Questão d3f7d9eb-3f
Prova:UEL 2018
Disciplina:Filosofia
Assunto:Teorias do Sujeito na Filosofia Moderna, O Sujeito Moderno

Leia o texto a seguir.


E se escrevo em francês, que é a língua de meu país, e não em latim, que é a de meus preceptores, é porque espero que aqueles que se servem apenas de sua razão natural inteiramente pura julgarão melhor minhas opiniões do que aqueles que não acreditam senão nos livros dos antigos. E quanto aos que unem o bom senso ao estudo, os únicos que desejo para meus juízes, não serão de modo algum, tenho certeza, tão parciais a favor do latim que recusem ouvir minhas razões, porque as explico em língua vulgar.

DESCARTES, R. Discurso do Método. Trad. J. Guinsburg e Bento Prado Jr. São Paulo: Abril Cultural, 1973. Coleção “Os pensadores”. p. 79.


Com base nos conhecimentos sobre Descartes e o surgimento da filosofia moderna, assinale a alternativa correta.

A
A língua vulgar, o francês, expressa de modo mais adequado o espírito da modernidade por estar livre dos preconceitos da língua dos doutos, o latim.
B
Redigir o Discurso do Método em francês teve propósito similar à tradução da bíblia para o alemão feita por Lutero: facilitar o acesso à sacralidade do texto em língua vulgar.
C
O desencantamento do mundo, resultante da radical crítica cartesiana à tradição, teve como consequência o abandono da referência à divindade.
D
As ideias expressas por Descartes em seu Discurso do Método refletem a postura tipicamente moderna de ruptura total com o passado.
E
A razão natural inteiramente pura é um atributo inerente à natureza humana, independentemente da tradição ou da cultura à qual o humano se vincula.

Gabarito comentado

M
Manuela Cardoso Monitor do Qconcursos

Alternativa correta: E

Tema central: A questão trata do sujeito moderno em Descartes — a aposta na razão natural como fundamento do conhecimento e da autoridade intelectual, e da escolha do vernáculo (francês) para comunicar ideias.

Resumo teórico (síntese didática): Em Descartes o sujeito moderno é o sujeito pensante — o “cogito” — que fundamenta o saber pela razão e pelo método (dúvida metódica). Ao escrever em língua vulgar, Descartes quer alcançar leitores que julguem pelas suas próprias faculdades racionais, não pela autoridade dos antigos ou do latim acadêmico.
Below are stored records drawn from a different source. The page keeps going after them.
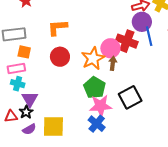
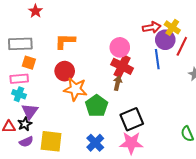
purple circle: (142, 22) -> (165, 40), moved
red cross: (127, 41) -> (122, 66), moved
pink circle: (110, 48) -> (120, 47), moved
orange star: (93, 58) -> (75, 89), moved, turned 30
pink star: (101, 106) -> (131, 143), moved

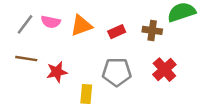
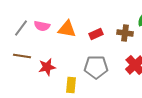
orange triangle: (81, 26) -> (67, 29), turned 30

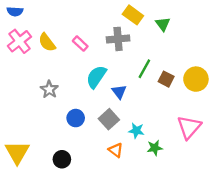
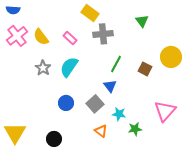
yellow rectangle: (133, 15) -> (90, 13), moved
green line: (144, 69) -> (116, 64), moved
cyan semicircle: (96, 77) -> (69, 67), moved
yellow circle: (196, 79) -> (171, 57), moved
gray star: (49, 89) -> (43, 68), moved
blue triangle: (119, 92) -> (110, 86), moved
Importante: Descartes não renega Deus; pelo contrário, a existência divina garante a verdade das ideias claras e distintas (Discurso do Método; Meditações).

Justificação da alternativa E: Ao afirmar que “a razão natural inteiramente pura” é atributo inerente à natureza humana, a alternativa capta a intenção cartesiana: Descartes confia numa faculdade racional comum a todos os homens, passível de uso independente da aceitação acrítica da tradição ou dos livros antigos. Ele dirige-se aos que usam “somente a sua razão natural inteiramente pura” — isto é, à capacidade racional que todos possuem. Assim, E expressa corretamente a ênfase cartesiana na universalidade da razão como base do julgamento.

Análise das alternativas incorretas:

A — Imprópria: a escolha do francês teve finalidade pragmática (alcance e persuasão) e não uma afirmação teórica de que o vernáculo “expressa melhor o espírito da modernidade”. Modernidade não se reduz à língua.

B — Incorreta: comparar Descartes a Lutero é enganoso. Lutero democratizou um texto sacro; Descartes usa o vernáculo para tornar acessível um método filosófico. Além disso, Descartes não pretende tal sacralização nem promove uma reforma religiosa equivalente.

C — Errada: a crítica cartesiana à tradição intelectual não conduz ao abandono de Deus. Pelo contrário, para Descartes a prova da existência divina é central para garantir a verdade e evitar o ceticismo radical.

D — Falaciosa: Descartes quebra com certos métodos escolásticos, mas não faz uma ruptura total com o passado; ele seleciona, critica e reconstrói o saber (reforma metodológica, não destruição absoluta).

Dica de prova: Procure termos absolutos (total, sempre, independentemente). Leia o enunciado à luz do que o autor enfatiza — aqui, “razão natural” e a intenção pedagógica de Descartes — e confronte com passagens-chave do Discurso do Método.

Fonte principal: René Descartes, Discurso do Método / Meditações. Para contextualização acadêmica: Stanford Encyclopedia of Philosophy (entrada “René Descartes”).